PROBLEM TO SOLVE: Would you transcribe the entries below, beginning at the line with "ELS HÀBITS D’ESTUDI" and ending after the line with "Кварц-винил Файн Флор", exactly, with no picture and nothing more?

====== GIVEN RECORDS

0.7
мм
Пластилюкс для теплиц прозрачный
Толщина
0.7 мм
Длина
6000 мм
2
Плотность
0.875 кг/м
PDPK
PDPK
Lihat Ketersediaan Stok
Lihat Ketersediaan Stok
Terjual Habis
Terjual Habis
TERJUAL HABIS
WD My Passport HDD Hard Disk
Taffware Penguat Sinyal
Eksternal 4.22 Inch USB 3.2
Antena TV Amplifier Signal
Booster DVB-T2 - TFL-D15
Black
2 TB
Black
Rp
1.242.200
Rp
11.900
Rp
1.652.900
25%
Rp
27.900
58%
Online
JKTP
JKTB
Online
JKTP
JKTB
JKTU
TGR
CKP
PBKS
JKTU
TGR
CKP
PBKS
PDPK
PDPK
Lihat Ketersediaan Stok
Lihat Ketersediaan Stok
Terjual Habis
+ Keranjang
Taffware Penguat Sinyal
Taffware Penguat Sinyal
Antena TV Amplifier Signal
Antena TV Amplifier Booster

============
====== GIVEN RECORDS

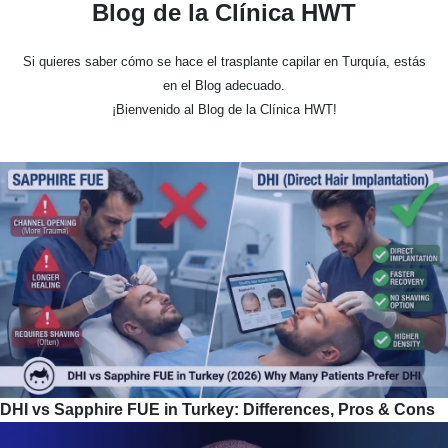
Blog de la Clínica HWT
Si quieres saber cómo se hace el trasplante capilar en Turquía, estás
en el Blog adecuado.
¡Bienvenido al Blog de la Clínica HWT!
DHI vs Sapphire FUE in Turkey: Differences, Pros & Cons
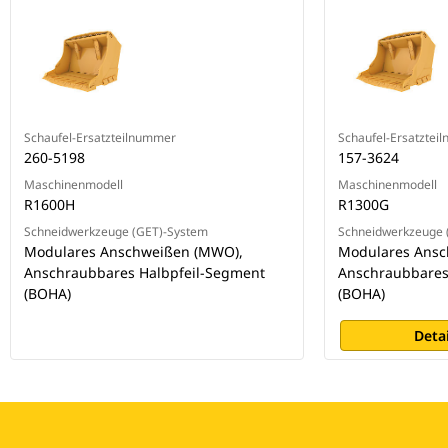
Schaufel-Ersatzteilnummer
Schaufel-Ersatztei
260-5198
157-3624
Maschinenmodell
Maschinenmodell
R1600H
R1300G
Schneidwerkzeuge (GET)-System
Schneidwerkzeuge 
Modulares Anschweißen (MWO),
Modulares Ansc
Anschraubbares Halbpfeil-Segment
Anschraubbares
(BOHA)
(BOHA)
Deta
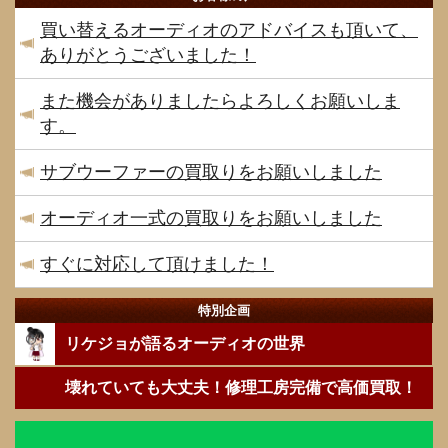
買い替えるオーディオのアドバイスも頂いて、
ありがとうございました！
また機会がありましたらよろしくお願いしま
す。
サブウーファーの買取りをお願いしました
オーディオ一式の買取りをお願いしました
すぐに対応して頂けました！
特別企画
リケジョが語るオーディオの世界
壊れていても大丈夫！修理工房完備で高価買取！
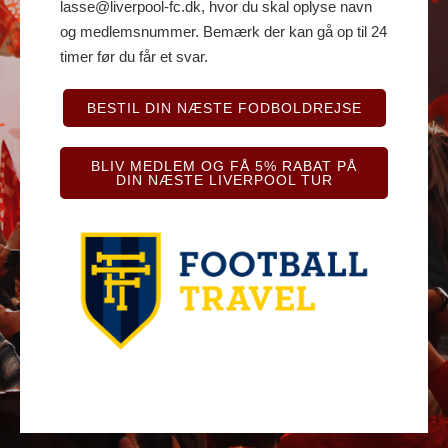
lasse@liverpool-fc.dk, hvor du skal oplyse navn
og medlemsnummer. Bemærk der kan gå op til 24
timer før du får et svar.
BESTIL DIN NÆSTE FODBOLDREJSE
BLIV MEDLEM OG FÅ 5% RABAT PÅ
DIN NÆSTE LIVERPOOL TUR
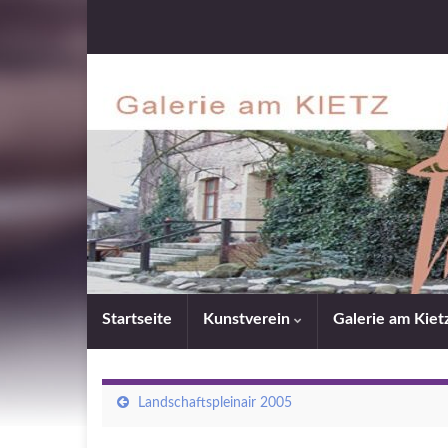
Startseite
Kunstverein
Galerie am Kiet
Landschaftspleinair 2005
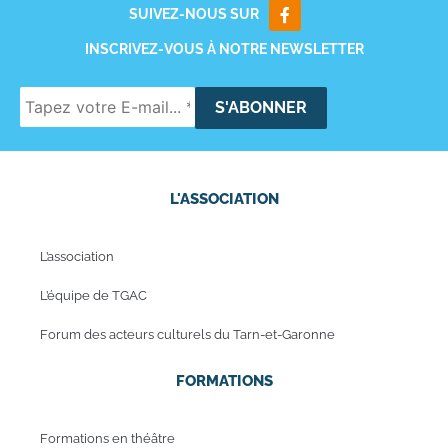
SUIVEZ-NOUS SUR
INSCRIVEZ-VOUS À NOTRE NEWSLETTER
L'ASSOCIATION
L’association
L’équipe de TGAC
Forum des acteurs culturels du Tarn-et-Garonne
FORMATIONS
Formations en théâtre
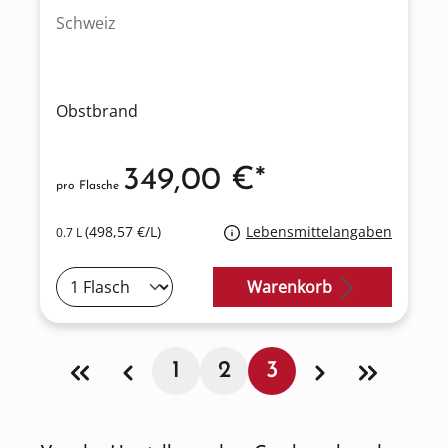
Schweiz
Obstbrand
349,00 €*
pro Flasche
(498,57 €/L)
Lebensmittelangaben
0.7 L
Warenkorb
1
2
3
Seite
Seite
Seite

============
====== GIVEN RECORDS

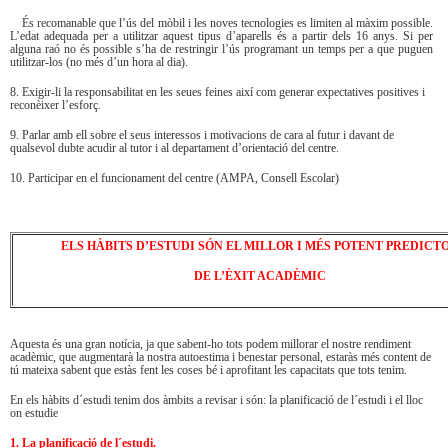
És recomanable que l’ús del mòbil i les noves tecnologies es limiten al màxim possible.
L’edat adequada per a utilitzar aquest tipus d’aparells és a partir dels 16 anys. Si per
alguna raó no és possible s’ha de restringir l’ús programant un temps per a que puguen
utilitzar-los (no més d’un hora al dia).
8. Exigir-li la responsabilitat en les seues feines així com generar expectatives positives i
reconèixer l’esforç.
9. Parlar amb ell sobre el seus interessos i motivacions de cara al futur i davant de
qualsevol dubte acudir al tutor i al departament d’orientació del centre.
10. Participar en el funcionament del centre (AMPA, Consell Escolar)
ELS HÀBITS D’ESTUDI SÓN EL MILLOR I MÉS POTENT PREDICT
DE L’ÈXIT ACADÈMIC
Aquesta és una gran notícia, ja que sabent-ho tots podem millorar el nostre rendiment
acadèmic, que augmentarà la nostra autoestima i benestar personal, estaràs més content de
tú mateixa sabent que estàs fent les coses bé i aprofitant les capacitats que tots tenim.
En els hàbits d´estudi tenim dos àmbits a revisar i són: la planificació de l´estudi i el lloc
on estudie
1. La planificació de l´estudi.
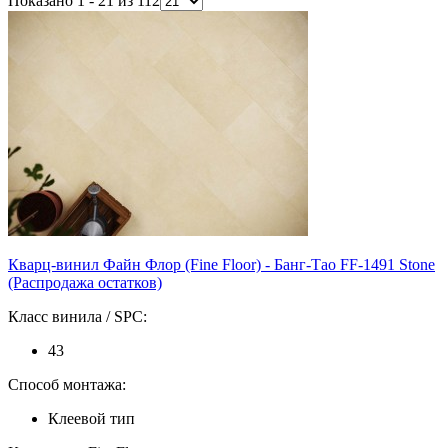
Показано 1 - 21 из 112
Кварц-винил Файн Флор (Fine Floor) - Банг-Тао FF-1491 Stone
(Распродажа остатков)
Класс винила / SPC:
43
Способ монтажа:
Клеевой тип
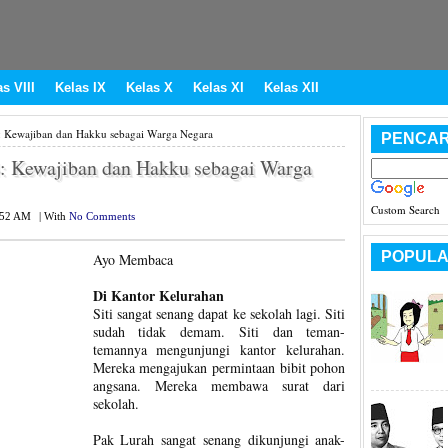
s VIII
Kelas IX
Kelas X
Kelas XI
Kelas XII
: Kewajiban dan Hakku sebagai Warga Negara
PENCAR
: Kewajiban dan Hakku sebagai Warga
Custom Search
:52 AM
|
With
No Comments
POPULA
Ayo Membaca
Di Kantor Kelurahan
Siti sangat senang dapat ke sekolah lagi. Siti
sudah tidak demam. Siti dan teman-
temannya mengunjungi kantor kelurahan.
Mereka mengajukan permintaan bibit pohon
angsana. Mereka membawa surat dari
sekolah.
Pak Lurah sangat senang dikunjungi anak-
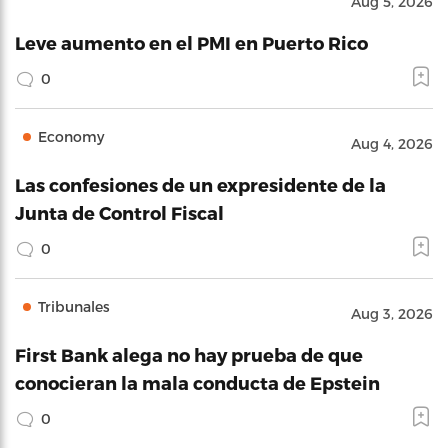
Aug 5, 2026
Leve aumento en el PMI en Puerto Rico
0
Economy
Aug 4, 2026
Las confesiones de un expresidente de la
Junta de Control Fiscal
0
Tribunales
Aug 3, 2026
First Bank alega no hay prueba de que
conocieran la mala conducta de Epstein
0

============

EXERCISE RESPONSE:
ELS HÀBITS D’ESTUDI SÓN EL MILLOR I MÉS POTENT PREDICT
DE L’ÈXIT ACADÈMIC
Aquesta és una gran notícia, ja que sabent-ho tots podem millorar el nostre rendiment
acadèmic, que augmentarà la nostra autoestima i benestar personal, estaràs més content de
tú mateixa sabent que estàs fent les coses bé i aprofitant les capacitats que tots tenim.
En els hàbits d´estudi tenim dos àmbits a revisar i són: la planificació de l´estudi i el lloc
on estudie
1. La planificació de l´estudi.
Показано 1 - 21 из 112
Кварц-винил Файн Флор (Fine Floor) - Банг-Тао FF-1491 Stone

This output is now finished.